Steps in Hypothesis Testing
The general process of hypothesis testing includes:
-
State the Null Hypothesis (H₀) and Alternative Hypothesis (H₁)
-
Choose the significance level (α), usually 0.05
-
Select a suitable statistical test (z-test, t-test, etc.)
-
Calculate the test statistic
-
Compare the result with the critical value or p-value
-
Decide whether to reject or accept the null hypothesis
Applications of Hypothesis Testing in Machine Learning
Hypothesis testing is useful in several machine learning tasks.
1. Model Evaluation
- Used to check whether a new model performs better than an existing model.
- Example: Compare the accuracy of two models using a paired t-test.
2. Feature Selection
- Used to determine whether adding a new feature improves the model performance.
- Example: Check whether adding age improves a prediction model.
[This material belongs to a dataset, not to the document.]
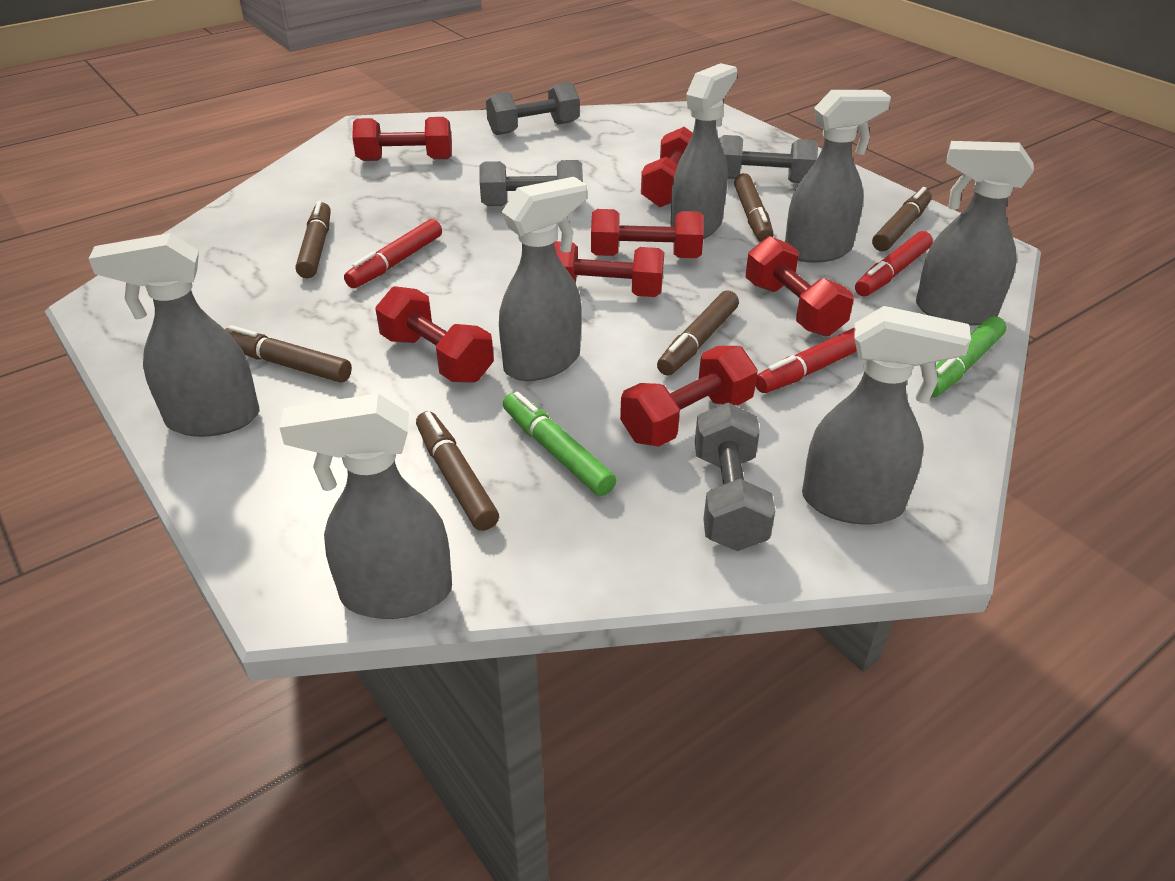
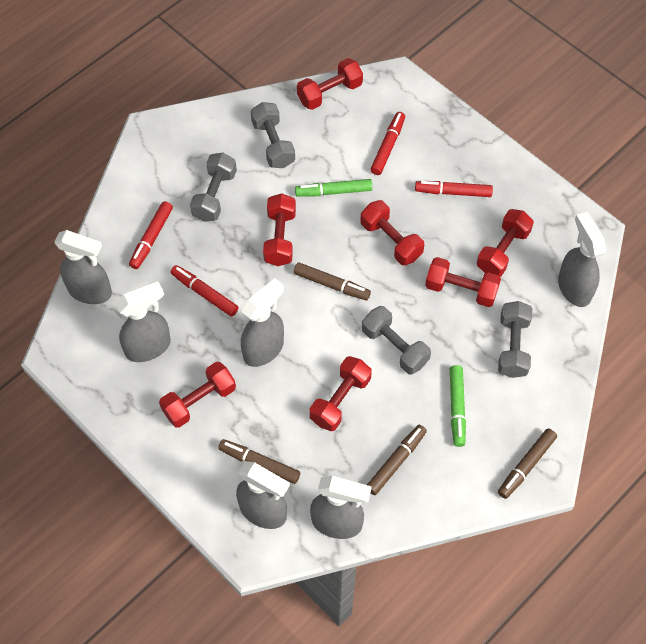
brown marker: [225,325,352,382] [296,201,331,278] [416,411,499,531] [657,290,739,376] [734,173,773,242] [872,187,932,251] = 6 -> [218,439,300,484] [294,262,371,300] [367,425,427,495] [498,428,557,499] = 4
grey spray bottle: [89,233,260,437] [279,394,452,619] [499,177,587,381] [670,63,737,239] [785,90,891,263] [802,306,971,525] [916,141,1034,326] = 7 -> [54,230,112,304] [116,282,171,362] [236,461,290,529] [241,278,284,367] [310,476,372,539] [558,212,606,307] = 6
red marker: [344,219,442,288] [755,327,857,393] [855,231,933,296] = 3 -> [129,201,173,269] [171,265,239,317] [370,112,405,175] [415,181,493,197] = 4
3. Assumption Verification
- Some algorithms require certain assumptions about data.
- Hypothesis testing helps verify these assumptions.
- Example: Checking whether data follows normal distribution.
Types of Hypothesis Testing
Hypothesis tests are mainly classified into:
-
One-Tailed Test
-
Two-Tailed Test
1. One-Tailed Test
- A one-tailed test checks for a difference in only one direction.
- It is used when we expect the result to be either greater than or less than a certain value, but not both.
- Example: Testing whether a new algorithm increases accuracy.
Types of One-Tailed Tests
a) Left-Tailed Test
- Used when the alternative hypothesis states that the value is less than the null hypothesis value.
Example:
H₀: μ ≥ 50
H₁: μ < 50
Interpretation:
- The average production is less than 50 units.
b) Right-Tailed Test
- Used when the alternative hypothesis states that the value is greater than the null hypothesis value.
Example:
H₀: μ ≤ 50
H₁: μ > 50
Interpretation:
- The average production is greater than 50 units.
2. Two-Tailed Test
- A two-tailed test checks for differences in both directions.
- It determines whether the value is either greater than or less than a specific value.
- Used when we do not know the direction of change.
Example
H₀: μ = 50
H₁: μ ≠ 50
This means the average production may be greater or less than 50.
Example of Hypothesis Testing
Suppose a teacher claims: "The average marks of students is 70."
Null Hypothesis: H₀: μ = 70
Alternative Hypothesis: H₁: μ ≠ 70
Steps:
-
Collect a sample of student marks.
-
Calculate the average marks.
-
Perform a statistical test.
-
Decide whether the teacher’s claim is correct.